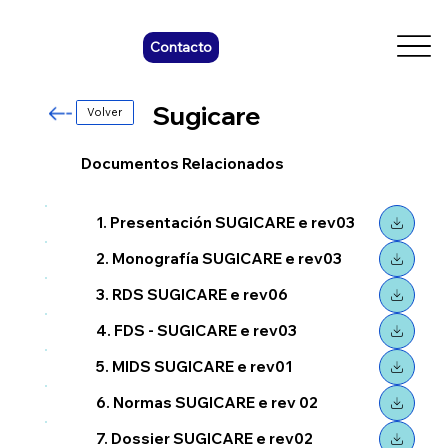
Contacto
Sugicare
Volver
Documentos Relacionados
1. Presentación SUGICARE e rev03
2. Monografía SUGICARE e rev03
3. RDS SUGICARE e rev06
4. FDS - SUGICARE e rev03
5. MIDS SUGICARE e rev01
6. Normas SUGICARE e rev 02
7. Dossier SUGICARE e rev02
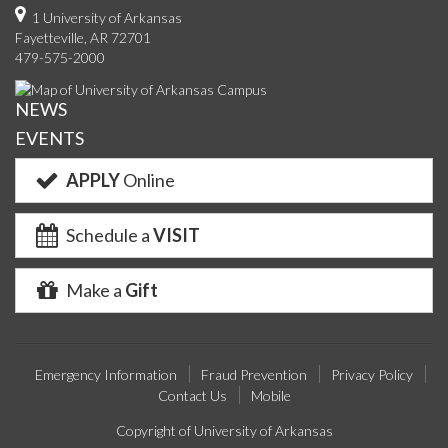
on
on
on
on
us
on
us
o
1 University of Arkansas
Fayetteville, AR 72701
Facebook
Twitter
YouTube
Instagram
on
Pinterest
on
F
479-575-2000
Google+
Linke
NEWS
EVENTS
APPLY
Online
Schedule a
VISIT
Make a
Gift
Emergency Information
Fraud Prevention
Privacy Policy
Contact Us
Mobile
Copyright of University of Arkansas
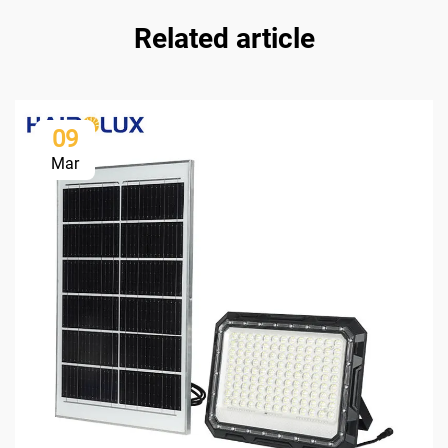
Related article
09
Mar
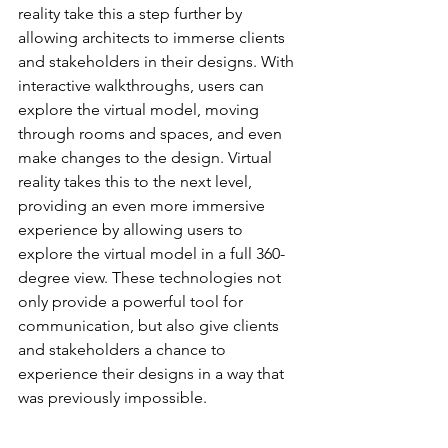
reality take this a step further by 
allowing architects to immerse clients 
and stakeholders in their designs. With 
interactive walkthroughs, users can 
explore the virtual model, moving 
through rooms and spaces, and even 
make changes to the design. Virtual 
reality takes this to the next level, 
providing an even more immersive 
experience by allowing users to 
explore the virtual model in a full 360-
degree view. These technologies not 
only provide a powerful tool for 
communication, but also give clients 
and stakeholders a chance to 
experience their designs in a way that 
was previously impossible.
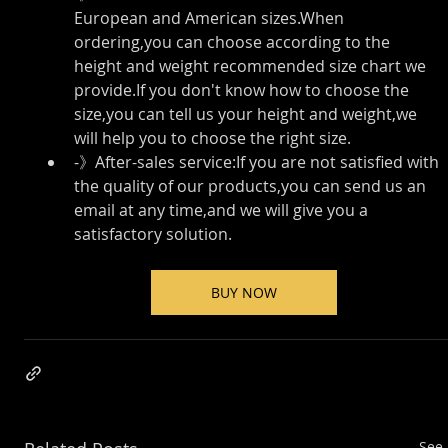
European and American sizes.When 
ordering,you can choose according to the 
height and weight recommended size chart we 
provide.If you don't know how to choose the 
size,you can tell us your height and weight,we 
will help you to choose the right size.
-》After-sales service:If you are not satisfied with 
the quality of our products,you can send us an 
email at any time,and we will give you a 
satisfactory solution.
BUY NOW
See 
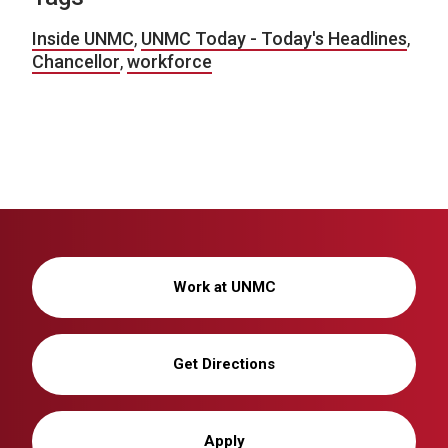
Inside UNMC
,
UNMC Today - Today's Headlines
,
Chancellor
,
workforce
Work at UNMC
Get Directions
Apply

- - - - -

_WORK REQUEST_: Among the lines of the listing above, which ones hold "explore"? Copy them.

_RESULT OF THIS EXERCISE_:
explore the virtual model, moving 
explore the virtual model in a full 360-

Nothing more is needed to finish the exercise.